Within the records below, reproduce without change the lines from the line that has "- [Model Architecture](#model-architecture)" through the line that has "- **Handling Missing", and only those.
_ _ _ _
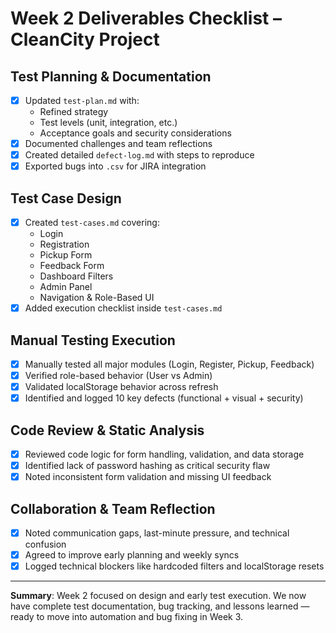 #  Week 2 Deliverables Checklist – CleanCity Project

##  Test Planning & Documentation

- [x] Updated `test-plan.md` with:
  - Refined strategy
  - Test levels (unit, integration, etc.)
  - Acceptance goals and security considerations
- [x] Documented challenges and team reflections
- [x] Created detailed `defect-log.md` with steps to reproduce
- [x] Exported bugs into `.csv` for JIRA integration

##  Test Case Design

- [x] Created `test-cases.md` covering:
  - Login
  - Registration
  - Pickup Form
  - Feedback Form
  - Dashboard Filters
  - Admin Panel
  - Navigation & Role-Based UI
- [x] Added execution checklist inside `test-cases.md`

##  Manual Testing Execution

- [x] Manually tested all major modules (Login, Register, Pickup, Feedback)
- [x] Verified role-based behavior (User vs Admin)
- [x] Validated localStorage behavior across refresh
- [x] Identified and logged 10 key defects (functional + visual + security)

##  Code Review & Static Analysis

- [x] Reviewed code logic for form handling, validation, and data storage
- [x] Identified lack of password hashing as critical security flaw
- [x] Noted inconsistent form validation and missing UI feedback

##  Collaboration & Team Reflection

- [x] Noted communication gaps, last-minute pressure, and technical confusion
- [x] Agreed to improve early planning and weekly syncs
- [x] Logged technical blockers like hardcoded filters and localStorage resets

---

 **Summary**: Week 2 focused on design and early test execution. We now have complete test documentation, bug tracking, and lessons learned — ready to move into automation and bug fixing in Week 3.
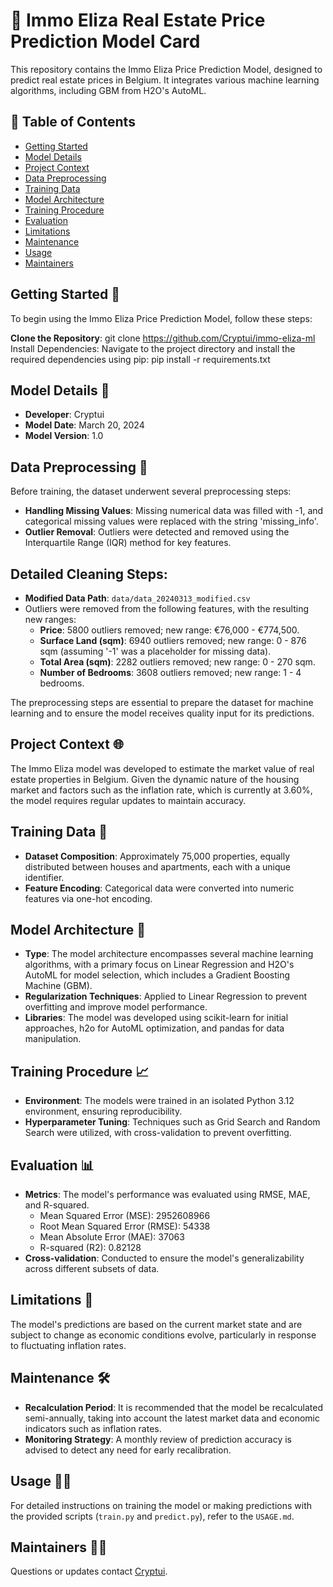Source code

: # 🏡 Immo Eliza Real Estate Price Prediction Model Card

This repository contains the Immo Eliza Price Prediction Model, designed to predict real estate prices in Belgium. It integrates various machine learning algorithms, including GBM from H2O's AutoML.

## 📑 Table of Contents
- [Getting Started](#getting-started)
- [Model Details](#model-details)
- [Project Context](#project-context)
- [Data Preprocessing](#data-preprocessing)
- [Training Data](#training-data)
- [Model Architecture](#model-architecture)
- [Training Procedure](#training-procedure)
- [Evaluation](#evaluation)
- [Limitations](#limitations)
- [Maintenance](#maintenance)
- [Usage](#usage)
- [Maintainers](#maintainers)

## Getting Started 🚀

To begin using the Immo Eliza Price Prediction Model, follow these steps:

**Clone the Repository**: 
   git clone https://github.com/Cryptui/immo-eliza-ml
   Install Dependencies: Navigate to the project directory and install the required dependencies using pip:
   pip install -r requirements.txt

## Model Details 📝

- **Developer**: Cryptui
- **Model Date**: March 20, 2024
- **Model Version**: 1.0

## Data Preprocessing 🧼

Before training, the dataset underwent several preprocessing steps:

- **Handling Missing Values**: Missing numerical data was filled with -1, and categorical missing values were replaced with the string 'missing_info'.
- **Outlier Removal**: Outliers were detected and removed using the Interquartile Range (IQR) method for key features.

## Detailed Cleaning Steps:

- **Modified Data Path**: `data/data_20240313_modified.csv`
- Outliers were removed from the following features, with the resulting new ranges:
  - **Price**: 5800 outliers removed; new range: €76,000 - €774,500.
  - **Surface Land (sqm)**: 6940 outliers removed; new range: 0 - 876 sqm (assuming '-1' was a placeholder for missing data).
  - **Total Area (sqm)**: 2282 outliers removed; new range: 0 - 270 sqm.
  - **Number of Bedrooms**: 3608 outliers removed; new range: 1 - 4 bedrooms.

The preprocessing steps are essential to prepare the dataset for machine learning and to ensure the model receives quality input for its predictions.

## Project Context 🌐

The Immo Eliza model was developed to estimate the market value of real estate properties in Belgium. Given the dynamic nature of the housing market and factors such as the inflation rate, which is currently at 3.60%, the model requires regular updates to maintain accuracy.

## Training Data 🔢

- **Dataset Composition**: Approximately 75,000 properties, equally distributed between houses and apartments, each with a unique identifier.
- **Feature Encoding**: Categorical data were converted into numeric features via one-hot encoding.

## Model Architecture 📐

- **Type**: The model architecture encompasses several machine learning algorithms, with a primary focus on Linear Regression and H2O's AutoML for model selection, which includes a Gradient Boosting Machine (GBM).
- **Regularization Techniques**: Applied to Linear Regression to prevent overfitting and improve model performance.
- **Libraries**: The model was developed using scikit-learn for initial approaches, h2o for AutoML optimization, and pandas for data manipulation.

## Training Procedure 📈

- **Environment**: The models were trained in an isolated Python 3.12 environment, ensuring reproducibility.
- **Hyperparameter Tuning**: Techniques such as Grid Search and Random Search were utilized, with cross-validation to prevent overfitting.

## Evaluation 📊

- **Metrics**: The model's performance was evaluated using RMSE, MAE, and R-squared.
  - Mean Squared Error (MSE): 2952608966
  - Root Mean Squared Error (RMSE): 54338
  - Mean Absolute Error (MAE): 37063
  - R-squared (R2): 0.82128
- **Cross-validation**: Conducted to ensure the model's generalizability across different subsets of data.

## Limitations 🚫

The model's predictions are based on the current market state and are subject to change as economic conditions evolve, particularly in response to fluctuating inflation rates.

## Maintenance 🛠️

- **Recalculation Period**: It is recommended that the model be recalculated semi-annually, taking into account the latest market data and economic indicators such as inflation rates.
- **Monitoring Strategy**: A monthly review of prediction accuracy is advised to detect any need for early recalibration.

## Usage 👨‍💻

For detailed instructions on training the model or making predictions with the provided scripts (`train.py` and `predict.py`), refer to the `USAGE.md`.

## Maintainers 👷‍♂️

Questions or updates contact [Cryptui](https://github.com/Cryptui).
_ _ _ _
SOLUTION FOR THIS PROBLEM>
- [Model Architecture](#model-architecture)
- [Training Procedure](#training-procedure)
- [Evaluation](#evaluation)
- [Limitations](#limitations)
- [Maintenance](#maintenance)
- [Usage](#usage)
- [Maintainers](#maintainers)

## Getting Started 🚀

To begin using the Immo Eliza Price Prediction Model, follow these steps:

**Clone the Repository**: 
   git clone https://github.com/Cryptui/immo-eliza-ml
   Install Dependencies: Navigate to the project directory and install the required dependencies using pip:
   pip install -r requirements.txt

## Model Details 📝

- **Developer**: Cryptui
- **Model Date**: March 20, 2024
- **Model Version**: 1.0

## Data Preprocessing 🧼

Before training, the dataset underwent several preprocessing steps:

- **Handling Missing Values**: Missing numerical data was filled with -1, and categorical missing values were replaced with the string 'missing_info'.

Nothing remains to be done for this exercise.